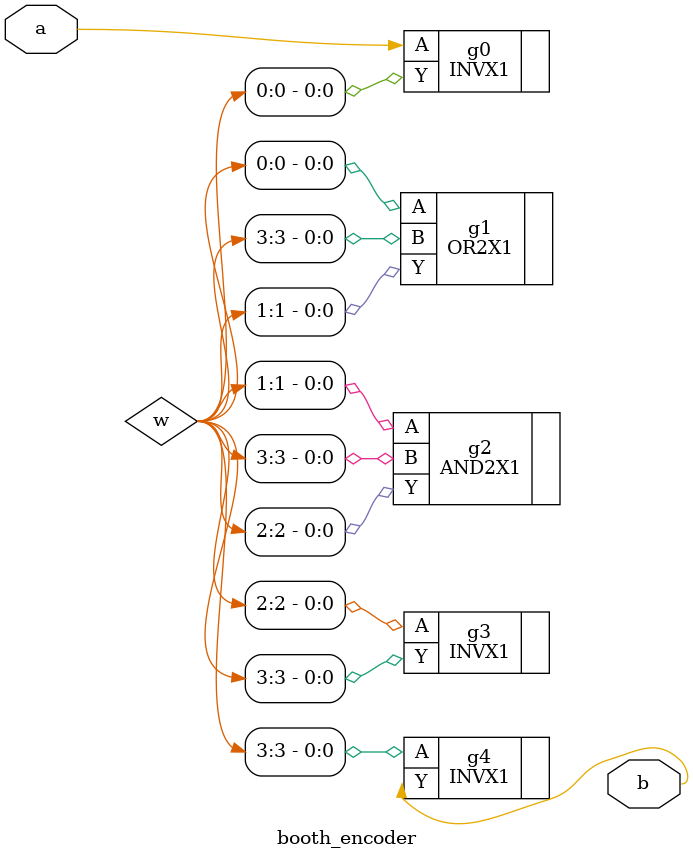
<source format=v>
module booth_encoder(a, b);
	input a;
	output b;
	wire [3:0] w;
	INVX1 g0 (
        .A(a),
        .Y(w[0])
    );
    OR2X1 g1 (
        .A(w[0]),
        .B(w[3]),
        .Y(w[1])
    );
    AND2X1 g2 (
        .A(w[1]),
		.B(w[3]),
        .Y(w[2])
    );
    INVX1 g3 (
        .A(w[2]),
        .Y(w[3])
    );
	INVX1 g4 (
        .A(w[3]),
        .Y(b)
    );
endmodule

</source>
# # #
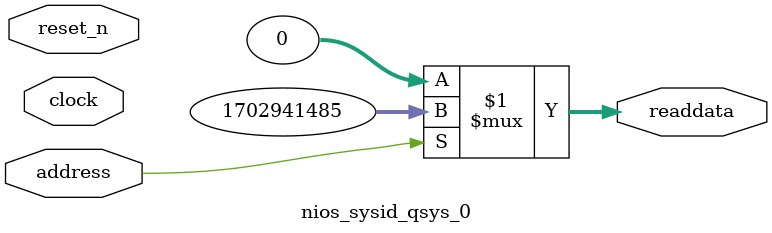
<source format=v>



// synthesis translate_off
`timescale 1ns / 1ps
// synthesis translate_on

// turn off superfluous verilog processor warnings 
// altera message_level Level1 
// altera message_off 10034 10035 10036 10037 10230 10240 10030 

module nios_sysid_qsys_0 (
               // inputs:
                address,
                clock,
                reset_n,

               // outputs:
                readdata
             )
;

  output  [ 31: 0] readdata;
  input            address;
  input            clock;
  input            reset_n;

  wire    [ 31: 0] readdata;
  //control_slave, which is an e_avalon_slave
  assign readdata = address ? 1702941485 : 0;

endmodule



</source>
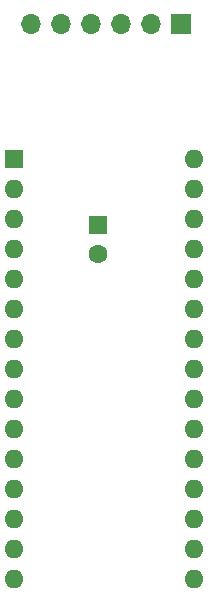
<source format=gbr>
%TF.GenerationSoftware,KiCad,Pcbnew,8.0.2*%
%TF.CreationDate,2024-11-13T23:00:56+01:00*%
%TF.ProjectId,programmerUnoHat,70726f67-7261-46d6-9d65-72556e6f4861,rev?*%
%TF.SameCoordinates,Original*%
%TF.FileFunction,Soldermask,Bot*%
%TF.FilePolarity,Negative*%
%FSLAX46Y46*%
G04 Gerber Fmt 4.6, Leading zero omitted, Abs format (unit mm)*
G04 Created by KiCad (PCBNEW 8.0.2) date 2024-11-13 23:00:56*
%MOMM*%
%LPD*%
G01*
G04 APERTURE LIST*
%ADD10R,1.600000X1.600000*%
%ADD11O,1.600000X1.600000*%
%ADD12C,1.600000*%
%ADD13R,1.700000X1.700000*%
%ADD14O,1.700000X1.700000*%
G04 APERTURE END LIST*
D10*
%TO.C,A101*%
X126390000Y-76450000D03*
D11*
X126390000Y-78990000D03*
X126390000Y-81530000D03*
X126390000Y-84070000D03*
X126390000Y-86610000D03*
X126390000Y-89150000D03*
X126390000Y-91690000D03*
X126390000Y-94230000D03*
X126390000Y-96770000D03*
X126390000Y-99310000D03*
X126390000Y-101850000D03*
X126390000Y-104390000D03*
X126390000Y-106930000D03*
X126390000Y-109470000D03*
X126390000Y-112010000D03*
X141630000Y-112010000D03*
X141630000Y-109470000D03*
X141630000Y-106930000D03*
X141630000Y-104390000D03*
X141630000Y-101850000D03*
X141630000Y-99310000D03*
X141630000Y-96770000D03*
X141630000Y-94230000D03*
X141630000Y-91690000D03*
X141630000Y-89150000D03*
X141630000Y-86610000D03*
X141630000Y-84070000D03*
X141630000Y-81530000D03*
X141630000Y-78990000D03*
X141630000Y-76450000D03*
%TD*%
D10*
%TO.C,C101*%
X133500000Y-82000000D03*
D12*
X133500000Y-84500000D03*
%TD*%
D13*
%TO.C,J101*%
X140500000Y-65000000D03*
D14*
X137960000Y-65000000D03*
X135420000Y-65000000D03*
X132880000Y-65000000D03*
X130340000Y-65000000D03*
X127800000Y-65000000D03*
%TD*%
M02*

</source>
# # #
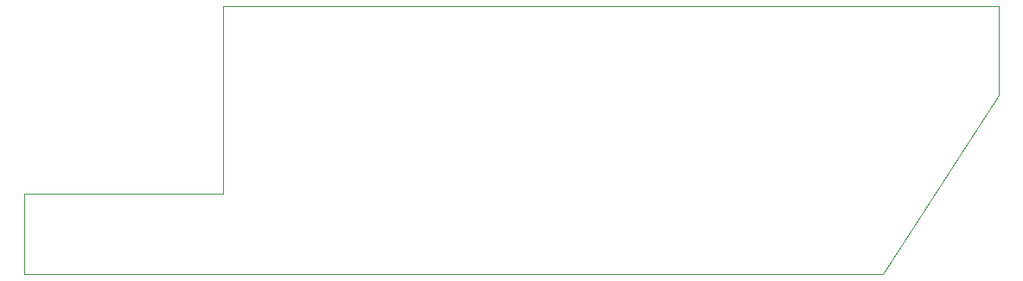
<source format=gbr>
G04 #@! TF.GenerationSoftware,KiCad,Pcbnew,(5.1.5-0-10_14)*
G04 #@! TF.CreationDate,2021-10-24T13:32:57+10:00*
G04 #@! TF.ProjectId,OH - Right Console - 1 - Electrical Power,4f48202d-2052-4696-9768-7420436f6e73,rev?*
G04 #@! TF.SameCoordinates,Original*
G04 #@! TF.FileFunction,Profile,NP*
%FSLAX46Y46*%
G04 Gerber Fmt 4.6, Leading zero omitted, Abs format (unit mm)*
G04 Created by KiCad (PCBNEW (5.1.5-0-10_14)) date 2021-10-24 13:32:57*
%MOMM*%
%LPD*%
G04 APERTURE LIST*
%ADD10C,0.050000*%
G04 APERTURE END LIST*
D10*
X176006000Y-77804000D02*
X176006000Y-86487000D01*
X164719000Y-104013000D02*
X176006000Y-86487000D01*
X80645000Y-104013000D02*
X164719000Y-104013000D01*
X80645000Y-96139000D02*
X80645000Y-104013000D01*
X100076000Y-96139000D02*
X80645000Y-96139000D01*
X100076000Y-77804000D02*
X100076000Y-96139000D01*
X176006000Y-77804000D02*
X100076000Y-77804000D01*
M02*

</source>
# # #
WRITTEN TASK >> When a line in the listing has the word "altera", return that line.

ANSWER >>
// altera message_level Level1 
// altera message_off 10034 10035 10036 10037 10230 10240 10030 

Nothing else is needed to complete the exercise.